Assume otherwise. In that case, write
$$u' = ([\otimes_{i=l}^{2l-1} (1 - r_i, r_i)]) \cdot [u_0, \cdots, u_{m-1}]^T)_M$$
$$v' = ([\otimes_{i=l}^{2l-1} (1 - r_i, r_i)]) \cdot [\text{Enc}(t_0), \cdots, \text{Enc}(t_{m-1})]^T)_M$$
$$d_M(\text{Enc}(t')_M, u') \ge d_M(\text{Enc}(t')_M, v') - d_M(u', v') \ge (d-r) - (d/3-r) = 2d/3$$
so even without considering the $M^C$ cases, we see that the success probability is less than
$$\left( 1 - \frac{2d}{3n} \right)^\kappa$$
which is once again negligible.
### Finale: Lemma 4.11 and Lemma 4.12
We can use the same proof from Lemma 4.11 - note that the only thing that's important is the conditional probabilities itself being negligible - so the same proof works.
We use the same proof from Lemma 4.12 - note that the proof of Lemma 4.12 doesn't deal with $(u_i)$'s or definitions of $(t_i)$'s and so forth - all it requires is that the set of $(r_i)$'s that make the set of $\otimes_{i=l}^{2l-1} (1 - r_i, r_i)$'s linearly dependent has a negligible density.
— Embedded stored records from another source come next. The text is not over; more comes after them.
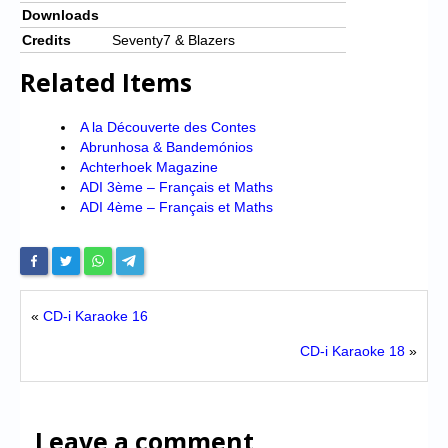
Downloads
Credits
Seventy7 & Blazers
Related Items
A la Découverte des Contes
Abrunhosa & Bandemónios
Achterhoek Magazine
ADI 3ème – Français et Maths
ADI 4ème – Français et Maths
«
CD-i Karaoke 16
CD-i Karaoke 18
»
Leave a comment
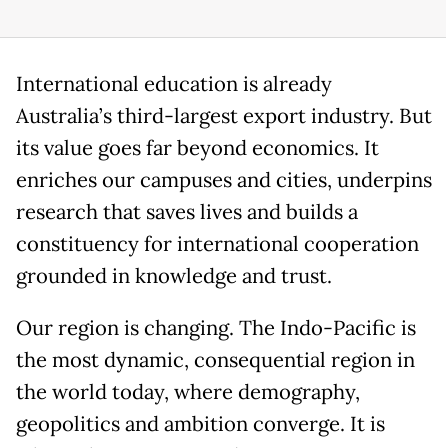
International education is already
Australia’s third-largest export industry. But
its value goes far beyond economics. It
enriches our campuses and cities, underpins
research that saves lives and builds a
constituency for international cooperation
grounded in knowledge and trust.
Our region is changing. The Indo-Pacific is
the most dynamic, consequential region in
the world today, where demography,
geopolitics and ambition converge. It is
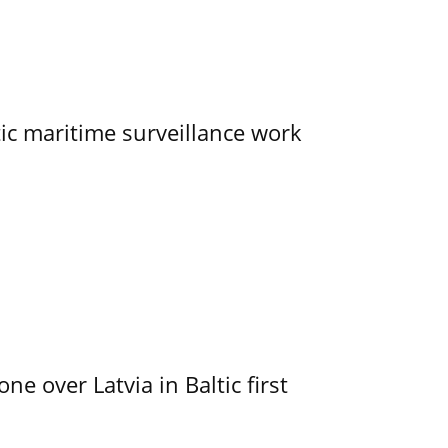
tic maritime surveillance work
e over Latvia in Baltic first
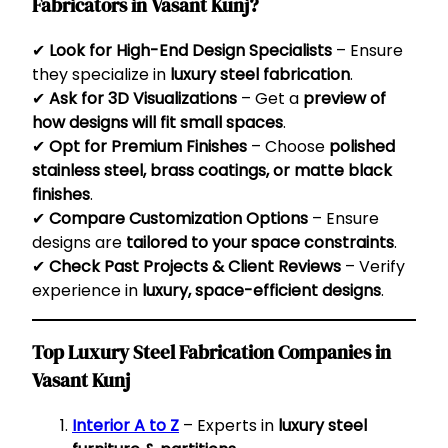
Fabricators in Vasant Kunj?
✔
Look for High-End Design Specialists
– Ensure
they specialize in
luxury steel fabrication
.
✔
Ask for 3D Visualizations
– Get a
preview of
how designs will fit small spaces
.
✔
Opt for Premium Finishes
– Choose
polished
stainless steel, brass coatings, or matte black
finishes
.
✔
Compare Customization Options
– Ensure
designs are
tailored to your space constraints
.
✔
Check Past Projects & Client Reviews
– Verify
experience in
luxury, space-efficient designs
.
Top Luxury Steel Fabrication Companies in
Vasant Kunj
Interior A to Z
– Experts in
luxury steel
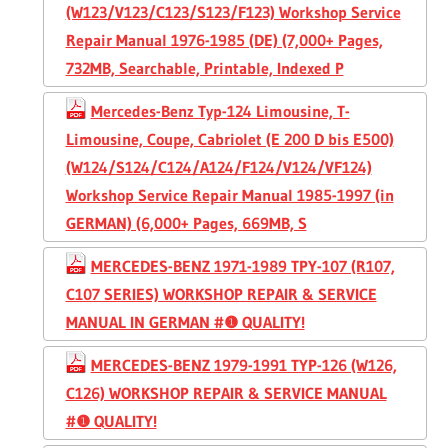
(W123/V123/C123/S123/F123) Workshop Service
Repair Manual 1976-1985 (DE) (7,000+ Pages,
732MB, Searchable, Printable, Indexed P
Mercedes-Benz Typ-124 Limousine, T-
Limousine, Coupe, Cabriolet (E 200 D bis E500)
(W124/S124/C124/A124/F124/V124/VF124)
Workshop Service Repair Manual 1985-1997 (in
GERMAN) (6,000+ Pages, 669MB, S
MERCEDES-BENZ 1971-1989 TPY-107 (R107,
C107 SERIES) WORKSHOP REPAIR & SERVICE
MANUAL IN GERMAN #❶ QUALITY!
MERCEDES-BENZ 1979-1991 TYP-126 (W126,
C126) WORKSHOP REPAIR & SERVICE MANUAL
#❶ QUALITY!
Therefore, one can take the same conclusion of Lemma 4.12, i.e. $\left( [ \otimes_{j=l}^{2l-1} (1 - r_{i, j}, r_{i, j}) ] \right)_{i=0}^{m-1}$ is invertible.
Therefore, we see that the proof is finished - since there are at most $d/3 - r$ correlated disagreements, we see that we have $n - r - (d/3-r) = n - d/3$ columns ready.
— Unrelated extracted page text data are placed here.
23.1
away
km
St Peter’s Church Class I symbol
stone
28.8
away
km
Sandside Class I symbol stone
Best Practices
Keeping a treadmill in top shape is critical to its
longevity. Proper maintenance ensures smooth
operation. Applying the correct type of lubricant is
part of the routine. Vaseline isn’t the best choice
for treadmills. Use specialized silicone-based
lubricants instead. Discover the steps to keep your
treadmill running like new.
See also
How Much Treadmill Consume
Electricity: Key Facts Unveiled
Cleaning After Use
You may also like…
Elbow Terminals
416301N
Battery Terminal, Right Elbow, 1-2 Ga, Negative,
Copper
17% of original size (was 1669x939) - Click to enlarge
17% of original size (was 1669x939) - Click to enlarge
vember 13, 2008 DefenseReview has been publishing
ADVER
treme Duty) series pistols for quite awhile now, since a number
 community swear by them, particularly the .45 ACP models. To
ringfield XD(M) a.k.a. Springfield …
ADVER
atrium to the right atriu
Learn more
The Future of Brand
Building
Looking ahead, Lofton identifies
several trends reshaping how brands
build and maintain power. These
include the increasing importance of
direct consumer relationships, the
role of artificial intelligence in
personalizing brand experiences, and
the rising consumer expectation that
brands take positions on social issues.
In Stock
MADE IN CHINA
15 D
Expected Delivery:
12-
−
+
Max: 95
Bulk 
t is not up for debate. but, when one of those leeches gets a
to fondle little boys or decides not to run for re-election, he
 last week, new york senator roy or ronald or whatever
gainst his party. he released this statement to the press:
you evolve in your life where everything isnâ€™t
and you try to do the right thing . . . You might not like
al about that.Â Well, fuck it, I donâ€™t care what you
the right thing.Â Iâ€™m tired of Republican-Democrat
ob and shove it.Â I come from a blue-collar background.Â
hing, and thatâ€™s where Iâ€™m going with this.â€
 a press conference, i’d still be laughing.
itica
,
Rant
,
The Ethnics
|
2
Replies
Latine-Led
## Appendix: "Modification" of BSCS16's extraction
We need a guarantee of the following sort - by viewing all calls to the random oracle $\rho$, at the moment where $\mathcal{A}$ outputs $c$, the extractor $\mathcal{E}$ can extract a set of columns $M$ such that
- $\mathcal{E}$ knows all the column values at $M$
- $\mathcal{A}$ cannot provide column openings for $M^C$ with overwhelming probability
The only thing we have to work with is the random oracleness of $\rho$.
We assume that
- both prover and verifier knows what the merkle tree looks like
- the verifier, handles the authentication path length correctly as well
- since the verifier knows the indexes, it knows what merkle authentication path length the prover needs to provide - so no funny usual merkle tree attacks go through
Assume we express every element and hash as $\lambda$ bits, and say $Q$ distinct invocations were used. The random oracle is now $\rho: \{0, 1\}^{2\lambda} \rightarrow \{0, 1\}^{\lambda}$. We write each invocation as
$$\rho(l_i || r_i) = v_i, \quad q_i = \{l_i, r_i\}$$
where the invocations are written in order. We note $q_i \neq q_j$ for $i \neq j$.
The cases we have to deal with are as follows
- $v_i = v_j$ holding for some $i \neq j$
- $v_j \in q_i$ for some $j \ge i$
we remove all such cases - easy to show that the probability is $\mathcal{O}(Q^2/2^\lambda) < \text{negl}(\lambda)$.
![File](https://hackmd.io/_uploads/H15-Lu9dp.jpg)
so one of the issues in BSCS16 is that they build a DAG, but they describe the algorithm as if they were building a binary tree. However, this is solely because they didn't want the potential exponential blow-up of the binary tree. For example, if we naively build the entire binary tree like the "reality" section, and the queries look like $x_{i+1} = \rho(x_i || x_i)$, then the binary tree size will be as large as $2^Q$, making the extractor exponential time. We can bypass this by working solely on the subtree of the commitment $c$, and bounding the depth of the tree by $\lceil \log (mn) \rceil + 1$ or something like that. Therefore, one only has to work with at most $\mathcal{O}(mn)$ nodes, and there would be no collisions since we already removed those probabilities.
This is sufficient to build the tree, and get our necessary guarantees.